5 - A DGERT prossegue ainda as seguintes atribuições:
Preparação e apoio da intervenção técnica nacional na adopção de instrumentos normativos comunitário e internacionais, bem como em processos do Tribunal de Justiça das Comunidades Europeias, nos domínios do emprego e formação profissional, das relações e condições de trabalho, incluindo a segurança, higiene e saúde no trabalho;
Desenvolvimento das actividades técnicas que decorrem para Portugal da qualidade de membro da Organização Internacional do Trabalho, incluindo a preparação da submissão à Assembleia da República dos instrumentos internacionais do trabalho adoptados, bem como a realização de estudos de viabilidade da ratificação de convenções.
Artigo 3.º — Órgãos
A DGERT é dirigida por um director-geral, coadjuvado por três subdirectores-gerais.
Artigo 4.º — Director-geral
1 - Compete ao director-geral dirigir e orientar a acção dos órgãos e serviços da DGERT, nos termos das competências que lhe sejam conferidas por lei ou que nele sejam nele delegadas ou subdelegadas.
2 - Os subdirectores-gerais exercem as competências que lhe sejam delegadas ou subdelegadas pelo director-geral, devendo este identificar a quem compete substituí-lo nas suas faltas e impedimentos.
Artigo 5.º — Tipo de organização interna
A organização interna dos serviços obedece ao modelo de estrutura hierarquizada.
Artigo 6.º — Receitas
1 - A DGERT dispõe das receitas provenientes de dotações que lhe forem atribuídas no Orçamento do Estado.
2 - A DGERT dispõe ainda das seguintes receitas próprias:
As que resultem de contratos e protocolos;
As importâncias pagas por particulares por certidão, reprodução ou declaração autenticada de documentos que constem de processos a que tenham acesso.
Artigo 7.º — Despesas
Constituem despesas da DGERT as que resultem de encargos decorrentes da prossecução das atribuições que lhe estão cometidas.

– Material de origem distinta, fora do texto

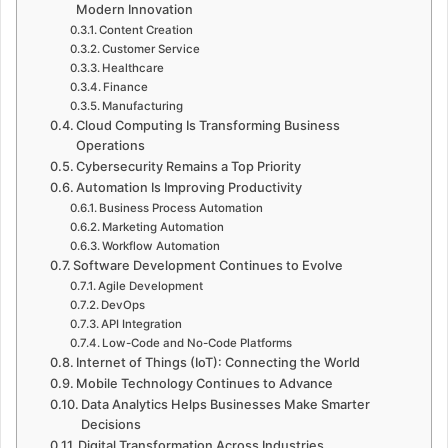
Modern Innovation
Content Creation
Customer Service
Healthcare
Finance
Manufacturing
Cloud Computing Is Transforming Business
Operations
Cybersecurity Remains a Top Priority
Automation Is Improving Productivity
Business Process Automation
Marketing Automation
Workflow Automation
Software Development Continues to Evolve
Agile Development
DevOps
API Integration
Low-Code and No-Code Platforms
Internet of Things (IoT): Connecting the World
Mobile Technology Continues to Advance
Data Analytics Helps Businesses Make Smarter
Decisions
Digital Transformation Across Industries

Artigo 8.º — Quadro de cargos de direcção
Os lugares de direcção superior de 1.º e 2.º graus e de direcção intermédia do 1.º grau da DGERT constam do mapa anexo ao presente decreto-lei, do qual faz parte integrante.
Artigo 9.º — Sucessão
1 - A DGERT sucede nas atribuições do Instituto para a Qualidade da Formação, I. P., em matéria de acreditação das entidades formadoras.
2 - Concluído o processo de fusão do Instituto para a Qualidade da Formação, I. P., os membros do Governo competentes fixam, por despacho publicado no Diário da República, a data em que ocorreu a extinção.
Artigo 10.º — Critérios de selecção de pessoal
É definido como critério geral e abstracto de selecção do pessoal necessário à prossecução das atribuições referidas no artigo 2.º o exercício de funções na Instituto Português para a Qualidade na Formação, I. P., directamente relacionadas com a acreditação das entidades formadoras.
Artigo 11.º — Efeitos revogatórios
É revogado o Decreto-Lei n.º 266/2002, de 26 de Novembro.
Artigo 12.º — Entrada em vigor
O presente decreto-lei entra em vigor no 1.º dia do mês seguinte ao da sua publicação.
Visto e aprovado em Conselho de Ministros de 1 de Março de 2007. - José Sócrates Carvalho Pinto de Sousa - Fernando Teixeira dos Santos - José António Fonseca Vieira da Silva.
Promulgado em 14 de Abril de 2007.
Publique-se.
O Presidente da República, ANÍBAL CAVACO SILVA.
Referendado em 16 de Abril de 2007.
O Primeiro-Ministro, José Sócrates Carvalho Pinto de Sousa.